Supplied text
------

R2- 2 out slow roller to F6 charging R2 runs the baseline until he reaches the path of the ball stops really early to let the ball "go by" he said that what he was doing, but distracts F6 in his attempt to field the ball. At about the age of 40 F6 wasn't going to charge into R2 like a "skilled" player would. Called R2 out on the interference even though no contact was made. Probably wouldn't have called it at a higher level, but then again it wouldn't happen at a higher level. R2 then bi**hed for about 2 min but I didn't dump him. I'm not a nice guy (early beer) no way.
I guess the unspoken question here is "Did I make the right call, given there was no contact?" My answer to that would be an unequivocal "Yes", so long as you believe the R2's actions hindered, impeded or confused the F6 in his legitimate attempt to field the batted ball.

Like BFair, I wouldn't hesitate to make a call of "Time! That's interference", even though no contact was made, IF the runner does something other than he was supposed to do - and sometimes even if he doesn't. The classics are:
  • Deliberately delaying the advance in order to arrive at a point on the base path at the same time as the ball,

  • Hurdling the ball in front of the fielder, or

  • Continuing to run the base path in front of the fielder when the fielder is in close proximity to field the ball.
The last two are the most common, IMO. Most runners believe that they have a right to the base path at all times, even when the fielder needs to field the ball. They don't. The runner has an obligation to avoid a fielder attempting to field a batted ball. If he cannot run in FRONT on the base path without confusing the fielder, then he should leave the base path and run BEHIND the fielder or even wait until the ball has passed the base path before continuing to advance.

Remember, the rules allow that making contact IS interference (OBR 7.09l), but they certainly do NOT preclude interference when no contact has occurred (OBR 7.08b).

------

Given material
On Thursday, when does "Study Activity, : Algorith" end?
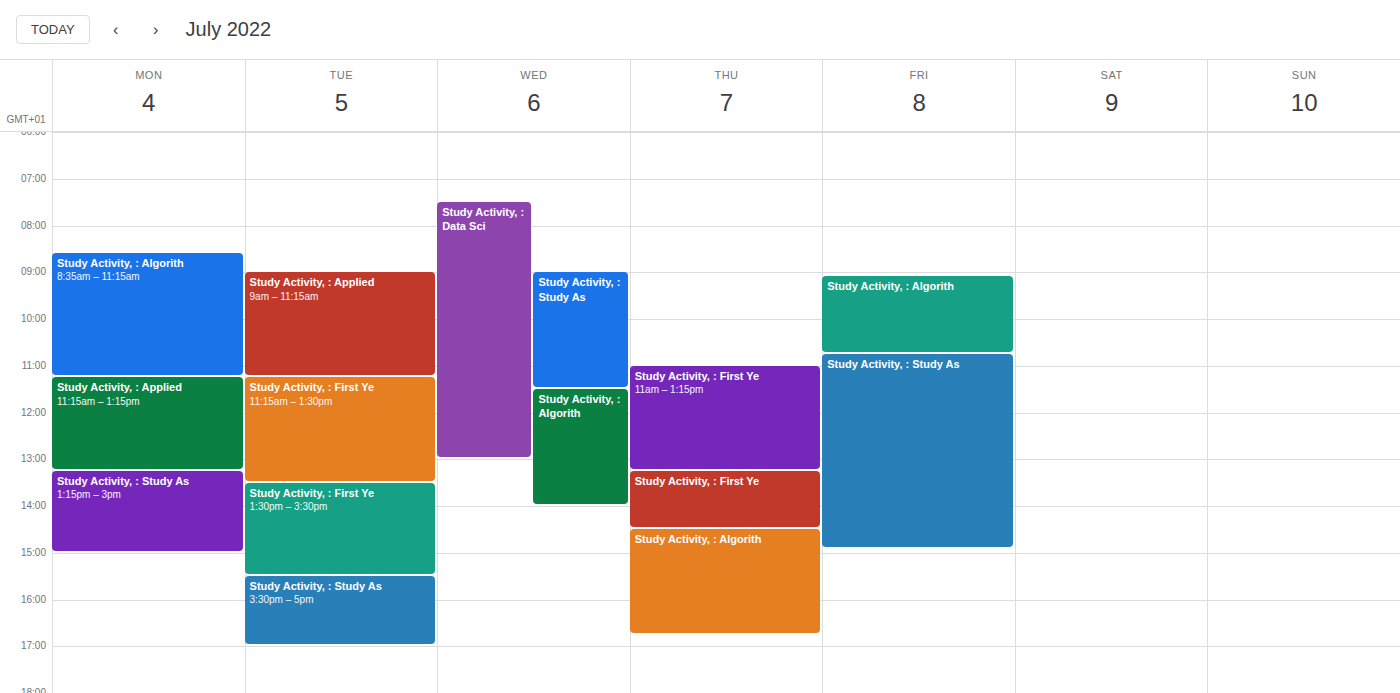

------

Problem
Rewrite the section of the interference post that begins with the words containing "R2- 2 out slow" and ends with "the batted ball.", changing "baseline" to "base line". Work only from the interference post.

Task output
R2- 2 out slow roller to F6 charging R2 runs the base line until he reaches the path of the ball stops really early to let the ball "go by" he said that what he was doing, but distracts F6 in his attempt to field the ball. At about the age of 40 F6 wasn't going to charge into R2 like a "skilled" player would. Called R2 out on the interference even though no contact was made. Probably wouldn't have called it at a higher level, but then again it wouldn't happen at a higher level. R2 then bi**hed for about 2 min but I didn't dump him. I'm not a nice guy (early beer) no way.
I guess the unspoken question here is "Did I make the right call, given there was no contact?" My answer to that would be an unequivocal "Yes", so long as you believe the R2's actions hindered, impeded or confused the F6 in his legitimate attempt to field the batted ball.